To: JakeStraw who wrote (17224)6/17/2002 9:27:35 AM
From: robert b furman  Respond to of 19080
 
Hoping that Orcl hitting their number with a forward vision of market share acceptance and faster growth could ignite us into the teens??

I just thought its time for a little optimism - a seldom found emotion these days.

As a matter of fact Orcl BOP-balance of power ..has been positive for 14 days .Its fast stochastics has bounced off neutral (rather than go negative) for the first time in months.

Macd is positive for the first time in June and TSV - Time Segmented Volume is positive for the first time since 5/21.

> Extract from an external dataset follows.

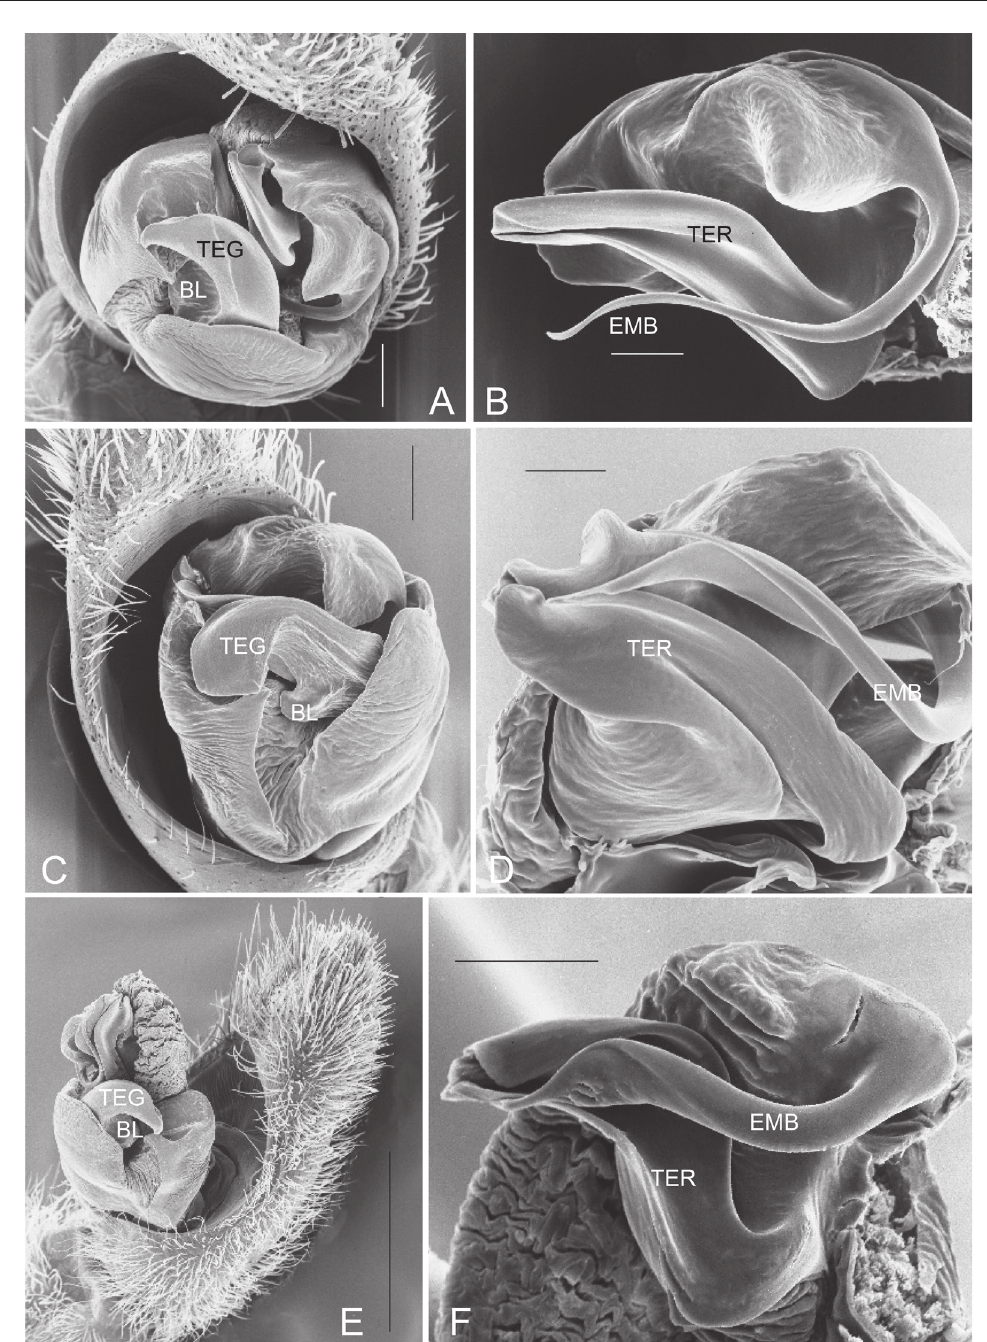
Fig. 2. Scanning electron micrographs (SEM) of Tetralycosa Roewer, 1960, male pedipalps. A . T. alteripa (McKay, 1976), right pedipalp, apico-ventral view (SAM NN21799). B . T. alteripa (McKay, 1976), palea region of right pedipalp, baso-ventral view (SAM NN21794). C . T. eyrei (Hickman, 1944), right pedipalp, retrolatero-ventral view (SAM NN21741). D . T. eyrei (Hickman, 1944), palea region of right pedipalp, ventral view (SAM NN21737). E . T. alteripa (McKay, 1976), left pedipalp, retrolatero-ventral view (Sinclair Gap Lake, South Australia; PH, pers. collection). F . T. wundurra (McKay, 1979), palea region of right pedipalp, ventral view (Lake Daringdella, Western Australia; P.H., pers. collection). Abbreviations: BL = basal lobe of tegular apophysis; EMB = embolus; TEG = main branch of tegular apophysis; TER = terminal apophysis. Scale bars: A = 0.5 mm; B–C, F = 0.2 mm; D = 0.1 mm; E = 1.00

Maybe leadership from the downtrodden??

I must have had too much coffee this morning.gg

Bob

I'll go back to depression now.



To: JakeStraw who wrote (17224)6/17/2002 4:09:09 PM
From: John F. Dowd  Respond to of 19080
 
JS: Right on. LE does a lot better when he sticks to his knitting. Much better to focus on proving the product rather battling in the courts and developing "thin clients"JFD



To: JakeStraw who wrote (17224)6/18/2002 9:15:45 AM
From: Hoatzin  Read Replies (1) | Respond to of 19080
 
NEW ORACLE DATABASE IS "STUPEFYINGLY DULL"

thebrainstrust.co.uk

At a packed press conference at industry fair PropellerHeads2002 (held every April in Santa
Monica), Larry Ellison unveiled his company’s latest marvel – The Oracle 10ix Multi-Clustered Relatational DB Edifice Edition – which he claimed was five times as powerful, four times as stable and three and half times more tedious than its nearest rival.
As the plainly-boxed software package sat on a velvet cushion in front of him, Ellison explained to the stunned audience that his company had attained "unprecedented levels of tedium."

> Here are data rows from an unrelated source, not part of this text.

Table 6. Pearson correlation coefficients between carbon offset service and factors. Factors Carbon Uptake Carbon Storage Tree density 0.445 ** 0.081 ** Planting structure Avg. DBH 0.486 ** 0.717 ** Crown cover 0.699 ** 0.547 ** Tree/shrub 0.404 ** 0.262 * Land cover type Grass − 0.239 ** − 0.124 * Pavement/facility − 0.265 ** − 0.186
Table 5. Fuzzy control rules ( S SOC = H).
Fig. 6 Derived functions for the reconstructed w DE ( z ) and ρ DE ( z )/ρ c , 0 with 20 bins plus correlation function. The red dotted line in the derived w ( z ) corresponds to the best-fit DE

"We all know how boring databases can be," he explained – flipping through Powerpoint slides more or less at random in an effort to stay awake - "but with The Oracle 10ix Multi-Clustered Relatational DB Edifice Edition we've really broken new ground. You might have thought Windows.net was uninteresting. You might have thought XML was uninspiring. Well you wait till one of our sales boys starts talking to you about remotely audited rollback segments. I tell you, it's better than counting sheep!"

Microsoft chairman Bill Gates has hit back at his long-standing rival Ellison claiming that the latest Windows XP drivers are "pretty damned tiresome" and pointing out that whereas Oracle issues new software once or twice a year, Microsoft keeps its customers busy throughout the product life-cycle, with a seemingly unending series of updates, patches and bug-fixes "all uniquely soporific".

However, industry commentators agree that this round goes to Ellison, fairly and squarely. "I've got to hand it to him," commented lifelong computer bore Ian Popeck. "I've stayed awake through four hour seminars on practical considerations related detailed diagnostic tools for debugging low-level assembler, but I didn't get more than four pages into the user manual for The Oracle 10ix Multi-Clustered Relatational DB Edifice Edition without beginning to feel my eyelids getting heavy. I've had it for nearly a week now, and I still haven't got past the chapter on data warehousing in a multi-user, multi-system environment. It's quite an achievement."

But some think that Ellison has gone too far. Professor Hugo Z Hackenbush - whose books on accidents at work "Don't Put Your Head In There: A Study In Stupidity" and "You Won't Be Doing That Again In A Hurry (Or Much Else For That Matter)", regularly top the bestseller lists – told us "I believe that this product is not merely record-breakingly tedious, it's actually dangerously tedious. We've already had reports of one lathe operator who remembered seeing an advertisement for it while at work and is still recovering in hospital. Heaven knows what will happen when users start trying to install it. The man's a menace."

None of this, however seemed likely to faze Ellison yesterday, as he completed his presentation with the
words "are there any questions?" His reply was merely the gentle snoring of 200 slumbering journalists.